Al suo ritorno a Genova, sviluppa le fotografie e riceve molti apprezzamenti. Rendendosi conto della qualità del lavoro prodotto, decide subito di intraprendere la carriera di fotografa. Così grazie a suo fratello Eugenio, si reca a Berna dove Kurt Blum le insegna a stampare, sviluppare le fotografie e le dà alcuni consigli. Infatti la invita a “guardare sempre cosa c’è dietro” quello che intende immortalare, tecnica che la donna sfrutterà per tutto il suo percorso da fotografa. L’artista impiegherà dunque la fotografia come “strumento per la ricerca della verità.


Nel 1962 il fratello Eugenio le presenta il direttore del Teatro Duse, Ivo Chiesa, che decide di assumerla in qualità di fotografa i scena. Fino al 1965 Lisetta continua a lavorare a teatro entrando così in contatto con vari artisti quali Luigi Squarzina, Giuliano Scabia, Emanuele Luzzati, Carlo Quartucci e Aldo Trionfo. Nello stesso anno realizza un reportage in Sardegna.

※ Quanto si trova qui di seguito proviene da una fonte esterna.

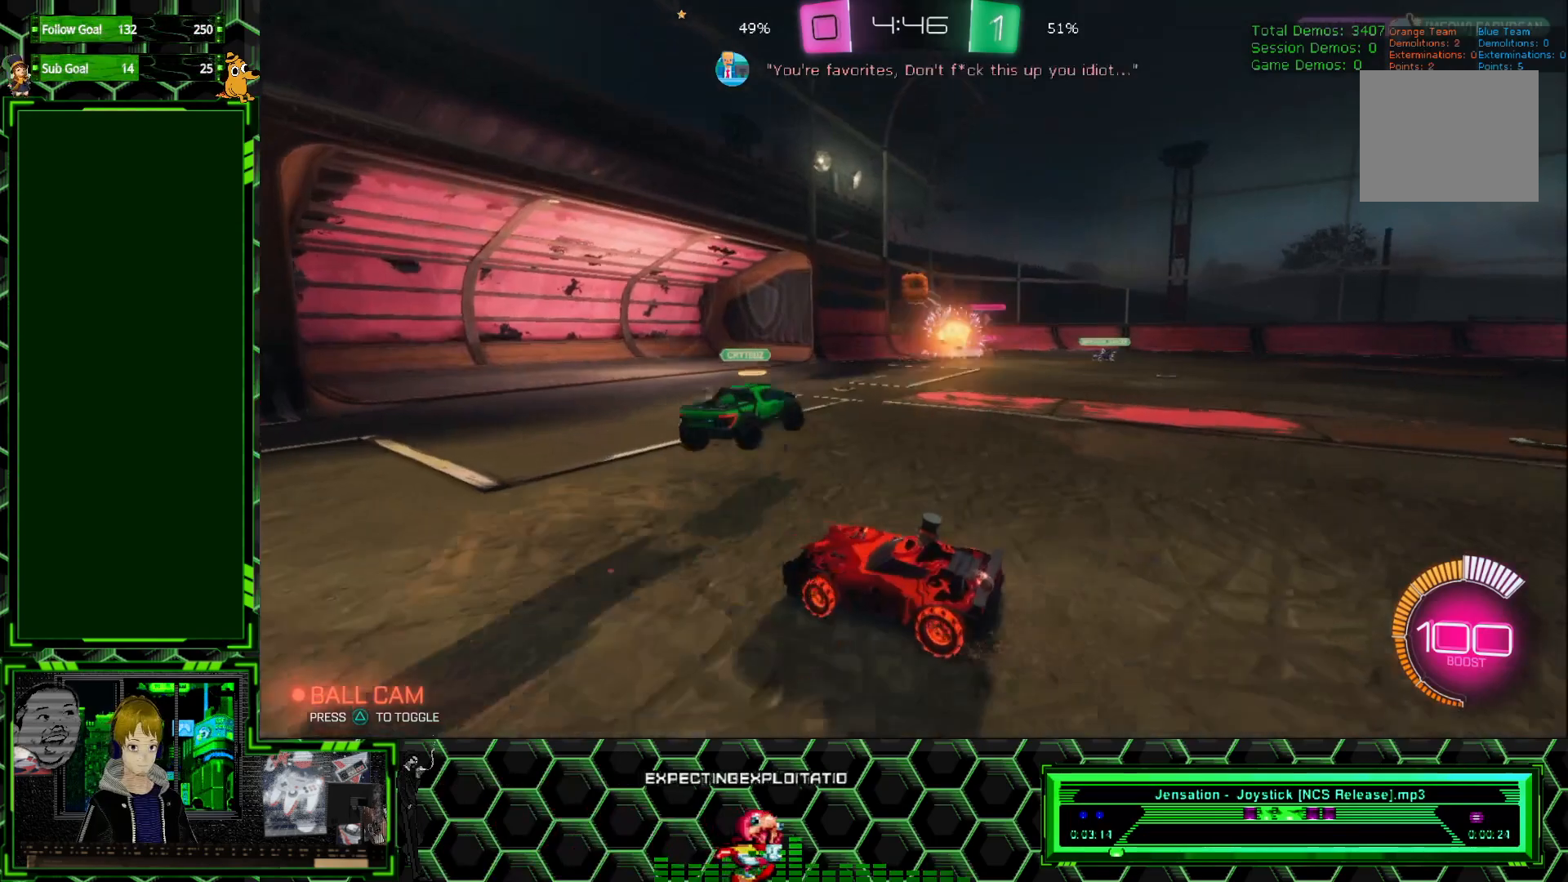
Gameplay with a controller (Xbox layout); each line is a JSON object with the inputs held at the frame after it. "events" lists button and stick changes between this image and that frame as [ms after this image, input, new state], when the widget could be followed in between. Not read: DPAD_DOWN DPAD_LEFT DPAD_RIGHT DPAD_UP L3 R3 SELECT START right_stick.
{"buttons": [], "left_stick": "left", "events": [[200, "left_stick", "center"], [350, "R2", "up"], [383, "left_stick", "left"]]}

Contemporaneamente crea un’opera grafica dedicata al Quaderno Musicale di Annalibera di Luigi Dallapiccola stampato e rilegato da maquette. In questo progetto accosta il lavoro musicale del compositore a un corrispettivo “segno fotografico” per ognuno degli 11 brani presenti nel quaderno: procede infatti stampando un negativo, esponendolo alla luce per farlo diventare scuro e quindi graffiandolo. Infine verrà pubblicato dalla casa editrice Sedizioni solo nel 2005.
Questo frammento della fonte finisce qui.